::: Data for processing

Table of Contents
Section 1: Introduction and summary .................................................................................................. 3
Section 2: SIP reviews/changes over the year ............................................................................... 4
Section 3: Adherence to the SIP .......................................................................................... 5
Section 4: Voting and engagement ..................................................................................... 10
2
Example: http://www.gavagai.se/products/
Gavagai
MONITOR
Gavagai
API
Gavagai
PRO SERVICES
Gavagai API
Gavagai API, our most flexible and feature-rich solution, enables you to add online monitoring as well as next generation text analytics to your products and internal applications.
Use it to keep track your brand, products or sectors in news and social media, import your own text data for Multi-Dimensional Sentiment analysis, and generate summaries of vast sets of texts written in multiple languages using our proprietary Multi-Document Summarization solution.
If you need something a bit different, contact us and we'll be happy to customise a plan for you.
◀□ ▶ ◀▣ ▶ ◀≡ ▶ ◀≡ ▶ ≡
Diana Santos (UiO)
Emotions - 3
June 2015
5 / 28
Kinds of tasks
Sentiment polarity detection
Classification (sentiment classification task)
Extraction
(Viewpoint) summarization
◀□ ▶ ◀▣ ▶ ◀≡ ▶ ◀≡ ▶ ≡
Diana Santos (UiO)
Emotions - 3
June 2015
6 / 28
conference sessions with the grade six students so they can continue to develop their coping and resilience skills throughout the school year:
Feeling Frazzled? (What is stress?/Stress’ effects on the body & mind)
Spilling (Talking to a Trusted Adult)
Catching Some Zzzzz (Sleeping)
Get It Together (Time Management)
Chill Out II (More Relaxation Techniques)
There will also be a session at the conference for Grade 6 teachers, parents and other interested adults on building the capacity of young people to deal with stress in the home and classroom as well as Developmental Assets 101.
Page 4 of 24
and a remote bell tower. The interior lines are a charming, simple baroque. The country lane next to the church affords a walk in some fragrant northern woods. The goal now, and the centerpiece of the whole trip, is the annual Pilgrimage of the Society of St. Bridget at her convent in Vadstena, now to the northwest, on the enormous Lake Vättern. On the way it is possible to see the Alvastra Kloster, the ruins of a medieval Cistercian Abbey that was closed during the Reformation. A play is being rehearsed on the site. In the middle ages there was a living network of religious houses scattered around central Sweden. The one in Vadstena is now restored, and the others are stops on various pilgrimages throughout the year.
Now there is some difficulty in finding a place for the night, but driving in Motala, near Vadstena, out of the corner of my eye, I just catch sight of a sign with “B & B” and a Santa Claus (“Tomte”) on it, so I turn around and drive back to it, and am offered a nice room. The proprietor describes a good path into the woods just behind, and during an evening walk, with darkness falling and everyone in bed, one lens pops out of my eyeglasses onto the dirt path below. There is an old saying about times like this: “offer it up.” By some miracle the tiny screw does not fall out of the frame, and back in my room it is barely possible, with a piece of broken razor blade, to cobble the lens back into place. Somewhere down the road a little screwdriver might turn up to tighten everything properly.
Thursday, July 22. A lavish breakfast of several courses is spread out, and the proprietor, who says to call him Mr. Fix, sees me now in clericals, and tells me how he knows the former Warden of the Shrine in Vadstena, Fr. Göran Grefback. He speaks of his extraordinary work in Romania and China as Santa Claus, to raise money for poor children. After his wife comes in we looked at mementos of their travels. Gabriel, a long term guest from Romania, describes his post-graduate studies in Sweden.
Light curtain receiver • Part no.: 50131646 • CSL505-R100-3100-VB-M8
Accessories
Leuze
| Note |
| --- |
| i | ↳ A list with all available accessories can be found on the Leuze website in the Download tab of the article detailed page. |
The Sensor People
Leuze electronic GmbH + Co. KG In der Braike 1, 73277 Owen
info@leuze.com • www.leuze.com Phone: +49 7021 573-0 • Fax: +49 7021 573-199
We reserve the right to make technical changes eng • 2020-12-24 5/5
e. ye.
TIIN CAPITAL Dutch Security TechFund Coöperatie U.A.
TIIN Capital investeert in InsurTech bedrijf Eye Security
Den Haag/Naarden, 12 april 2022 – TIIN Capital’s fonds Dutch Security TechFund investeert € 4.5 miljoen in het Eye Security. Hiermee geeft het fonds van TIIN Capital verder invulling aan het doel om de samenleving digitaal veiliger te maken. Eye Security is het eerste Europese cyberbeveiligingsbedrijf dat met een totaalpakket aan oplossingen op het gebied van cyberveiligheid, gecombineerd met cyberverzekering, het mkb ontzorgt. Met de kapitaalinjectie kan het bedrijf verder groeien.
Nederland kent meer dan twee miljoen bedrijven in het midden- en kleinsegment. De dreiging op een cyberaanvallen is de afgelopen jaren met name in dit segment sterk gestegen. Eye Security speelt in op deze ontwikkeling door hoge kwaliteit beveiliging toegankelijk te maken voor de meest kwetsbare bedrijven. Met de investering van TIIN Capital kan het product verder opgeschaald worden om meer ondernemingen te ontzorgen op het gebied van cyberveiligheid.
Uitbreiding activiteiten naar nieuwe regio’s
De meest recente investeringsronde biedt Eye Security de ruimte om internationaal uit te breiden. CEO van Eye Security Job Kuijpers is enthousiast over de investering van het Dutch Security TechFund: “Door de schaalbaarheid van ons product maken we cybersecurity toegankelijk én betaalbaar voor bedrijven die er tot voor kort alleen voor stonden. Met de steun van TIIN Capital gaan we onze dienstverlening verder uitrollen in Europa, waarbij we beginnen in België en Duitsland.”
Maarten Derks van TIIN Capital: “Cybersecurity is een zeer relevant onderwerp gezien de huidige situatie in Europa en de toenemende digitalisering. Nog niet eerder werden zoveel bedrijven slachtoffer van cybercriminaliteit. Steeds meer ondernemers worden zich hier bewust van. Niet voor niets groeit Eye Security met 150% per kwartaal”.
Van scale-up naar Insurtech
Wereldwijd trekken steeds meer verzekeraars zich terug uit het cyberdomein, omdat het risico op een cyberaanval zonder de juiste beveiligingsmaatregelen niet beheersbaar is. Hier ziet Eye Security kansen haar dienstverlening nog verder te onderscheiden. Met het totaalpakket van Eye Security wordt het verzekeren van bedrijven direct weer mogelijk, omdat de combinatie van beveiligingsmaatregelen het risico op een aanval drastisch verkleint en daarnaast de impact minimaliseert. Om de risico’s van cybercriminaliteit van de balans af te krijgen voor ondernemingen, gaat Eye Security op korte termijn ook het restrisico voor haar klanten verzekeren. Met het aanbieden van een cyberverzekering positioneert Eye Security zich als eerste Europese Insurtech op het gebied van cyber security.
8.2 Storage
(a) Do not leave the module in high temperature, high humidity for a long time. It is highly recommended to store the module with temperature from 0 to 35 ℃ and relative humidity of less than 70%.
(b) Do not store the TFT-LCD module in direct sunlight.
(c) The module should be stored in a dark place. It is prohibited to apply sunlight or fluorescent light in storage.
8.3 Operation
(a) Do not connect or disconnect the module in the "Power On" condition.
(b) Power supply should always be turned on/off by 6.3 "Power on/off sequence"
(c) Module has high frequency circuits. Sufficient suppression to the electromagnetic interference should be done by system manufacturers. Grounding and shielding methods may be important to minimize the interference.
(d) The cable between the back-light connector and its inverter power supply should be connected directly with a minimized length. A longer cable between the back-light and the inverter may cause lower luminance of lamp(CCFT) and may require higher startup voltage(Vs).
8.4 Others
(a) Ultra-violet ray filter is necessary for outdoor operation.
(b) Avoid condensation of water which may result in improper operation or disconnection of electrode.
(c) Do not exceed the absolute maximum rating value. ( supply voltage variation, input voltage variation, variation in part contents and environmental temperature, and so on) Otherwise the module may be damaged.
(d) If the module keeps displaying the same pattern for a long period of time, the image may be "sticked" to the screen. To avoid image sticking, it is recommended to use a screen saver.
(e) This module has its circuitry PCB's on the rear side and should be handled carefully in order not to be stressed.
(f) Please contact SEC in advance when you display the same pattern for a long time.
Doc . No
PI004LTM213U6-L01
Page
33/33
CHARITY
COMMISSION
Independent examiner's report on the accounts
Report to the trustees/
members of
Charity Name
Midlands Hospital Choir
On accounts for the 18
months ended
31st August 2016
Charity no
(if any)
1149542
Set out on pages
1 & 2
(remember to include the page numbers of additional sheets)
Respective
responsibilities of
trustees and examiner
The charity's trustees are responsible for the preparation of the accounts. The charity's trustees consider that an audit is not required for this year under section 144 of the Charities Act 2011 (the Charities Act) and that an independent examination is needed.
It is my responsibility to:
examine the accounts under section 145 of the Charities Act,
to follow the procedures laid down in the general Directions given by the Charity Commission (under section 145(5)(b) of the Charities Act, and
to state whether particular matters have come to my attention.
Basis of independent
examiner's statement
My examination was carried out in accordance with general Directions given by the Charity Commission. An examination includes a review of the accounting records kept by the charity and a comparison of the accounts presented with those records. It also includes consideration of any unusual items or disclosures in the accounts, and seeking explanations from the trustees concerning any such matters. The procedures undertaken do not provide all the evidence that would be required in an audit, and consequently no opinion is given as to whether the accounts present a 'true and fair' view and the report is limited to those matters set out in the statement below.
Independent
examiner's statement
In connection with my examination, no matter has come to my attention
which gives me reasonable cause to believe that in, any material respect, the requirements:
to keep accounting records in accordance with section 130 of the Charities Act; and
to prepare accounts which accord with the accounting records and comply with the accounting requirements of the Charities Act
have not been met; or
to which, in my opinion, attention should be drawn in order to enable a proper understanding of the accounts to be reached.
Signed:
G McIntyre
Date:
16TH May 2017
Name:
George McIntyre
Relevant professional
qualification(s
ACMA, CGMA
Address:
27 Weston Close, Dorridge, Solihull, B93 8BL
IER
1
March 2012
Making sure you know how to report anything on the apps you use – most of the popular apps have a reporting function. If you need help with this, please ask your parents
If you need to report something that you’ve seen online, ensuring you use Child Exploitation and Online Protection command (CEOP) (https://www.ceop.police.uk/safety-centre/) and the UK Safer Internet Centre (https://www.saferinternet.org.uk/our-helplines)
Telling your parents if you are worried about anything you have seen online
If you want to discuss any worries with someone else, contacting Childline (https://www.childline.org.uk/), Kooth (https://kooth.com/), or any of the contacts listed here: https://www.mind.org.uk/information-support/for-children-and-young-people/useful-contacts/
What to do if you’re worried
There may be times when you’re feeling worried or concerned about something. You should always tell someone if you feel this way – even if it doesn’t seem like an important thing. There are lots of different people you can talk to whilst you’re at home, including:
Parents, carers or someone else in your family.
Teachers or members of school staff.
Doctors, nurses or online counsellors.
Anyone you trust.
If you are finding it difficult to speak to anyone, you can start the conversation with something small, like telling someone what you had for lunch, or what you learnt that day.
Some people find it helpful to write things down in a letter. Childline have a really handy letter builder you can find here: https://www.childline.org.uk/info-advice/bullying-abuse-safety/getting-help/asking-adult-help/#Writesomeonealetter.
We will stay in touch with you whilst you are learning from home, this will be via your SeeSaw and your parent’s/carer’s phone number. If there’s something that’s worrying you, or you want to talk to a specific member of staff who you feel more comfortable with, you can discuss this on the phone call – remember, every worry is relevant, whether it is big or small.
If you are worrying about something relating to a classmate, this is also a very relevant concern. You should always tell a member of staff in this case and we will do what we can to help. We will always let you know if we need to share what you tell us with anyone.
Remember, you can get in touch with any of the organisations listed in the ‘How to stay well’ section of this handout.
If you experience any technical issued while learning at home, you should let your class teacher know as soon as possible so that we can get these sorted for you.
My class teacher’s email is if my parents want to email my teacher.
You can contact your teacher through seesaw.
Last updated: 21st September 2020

::::::

**Exercise brief:** Where the word "procedures" shows up in a line of the listing, return that line.

**Result:**
to follow the procedures laid down in the general Directions given by the Charity Commission (under section 145(5)(b) of the Charities Act, and
My examination was carried out in accordance with general Directions given by the Charity Commission. An examination includes a review of the accounting records kept by the charity and a comparison of the accounts presented with those records. It also includes consideration of any unusual items or disclosures in the accounts, and seeking explanations from the trustees concerning any such matters. The procedures undertaken do not provide all the evidence that would be required in an audit, and consequently no opinion is given as to whether the accounts present a 'true and fair' view and the report is limited to those matters set out in the statement below.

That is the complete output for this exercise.